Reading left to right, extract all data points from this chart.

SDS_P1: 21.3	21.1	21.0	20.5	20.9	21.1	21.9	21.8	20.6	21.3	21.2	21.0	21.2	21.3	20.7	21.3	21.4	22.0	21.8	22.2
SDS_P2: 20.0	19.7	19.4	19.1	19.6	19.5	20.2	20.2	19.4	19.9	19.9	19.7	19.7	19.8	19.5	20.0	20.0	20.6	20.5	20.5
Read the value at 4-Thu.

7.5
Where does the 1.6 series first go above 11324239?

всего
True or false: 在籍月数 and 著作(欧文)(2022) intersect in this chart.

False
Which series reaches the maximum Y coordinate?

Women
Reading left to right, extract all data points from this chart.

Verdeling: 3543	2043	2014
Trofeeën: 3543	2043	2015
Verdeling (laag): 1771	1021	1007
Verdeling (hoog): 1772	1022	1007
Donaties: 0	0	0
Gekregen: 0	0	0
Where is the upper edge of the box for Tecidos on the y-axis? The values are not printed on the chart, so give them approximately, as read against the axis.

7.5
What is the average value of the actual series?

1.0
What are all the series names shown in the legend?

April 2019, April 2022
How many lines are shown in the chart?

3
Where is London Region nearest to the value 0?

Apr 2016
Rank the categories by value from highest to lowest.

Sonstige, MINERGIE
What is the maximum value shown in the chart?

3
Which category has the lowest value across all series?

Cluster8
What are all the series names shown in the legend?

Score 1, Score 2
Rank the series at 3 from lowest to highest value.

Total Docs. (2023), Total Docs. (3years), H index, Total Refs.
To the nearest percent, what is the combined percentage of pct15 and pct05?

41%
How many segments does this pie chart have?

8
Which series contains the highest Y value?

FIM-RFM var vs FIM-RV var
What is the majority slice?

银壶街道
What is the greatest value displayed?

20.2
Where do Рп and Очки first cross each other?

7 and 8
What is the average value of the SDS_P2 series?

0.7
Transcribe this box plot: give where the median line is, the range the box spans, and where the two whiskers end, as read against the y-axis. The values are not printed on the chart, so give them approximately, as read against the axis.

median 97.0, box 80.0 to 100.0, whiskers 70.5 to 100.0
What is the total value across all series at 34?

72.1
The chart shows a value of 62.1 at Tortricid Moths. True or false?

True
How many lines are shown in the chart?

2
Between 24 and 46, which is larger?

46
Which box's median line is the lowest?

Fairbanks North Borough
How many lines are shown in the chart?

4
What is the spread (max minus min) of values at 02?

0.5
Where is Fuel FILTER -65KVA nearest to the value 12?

_ _ _

Copy the records from the line with "FIM-RFM var vs FIM-RV var" through the end of the records, keeping every line unchanged.

Task solution —
FIM-RFM var vs FIM-RV var
What is the majority slice?

银壶街道
What is the greatest value displayed?

20.2
Where do Рп and Очки first cross each other?

7 and 8
What is the average value of the SDS_P2 series?

0.7
Transcribe this box plot: give where the median line is, the range the box spans, and where the two whiskers end, as read against the y-axis. The values are not printed on the chart, so give them approximately, as read against the axis.

median 97.0, box 80.0 to 100.0, whiskers 70.5 to 100.0
What is the total value across all series at 34?

72.1
The chart shows a value of 62.1 at Tortricid Moths. True or false?

True
How many lines are shown in the chart?

2
Between 24 and 46, which is larger?

46
Which box's median line is the lowest?

Fairbanks North Borough
How many lines are shown in the chart?

4
What is the spread (max minus min) of values at 02?

0.5
Where is Fuel FILTER -65KVA nearest to the value 12?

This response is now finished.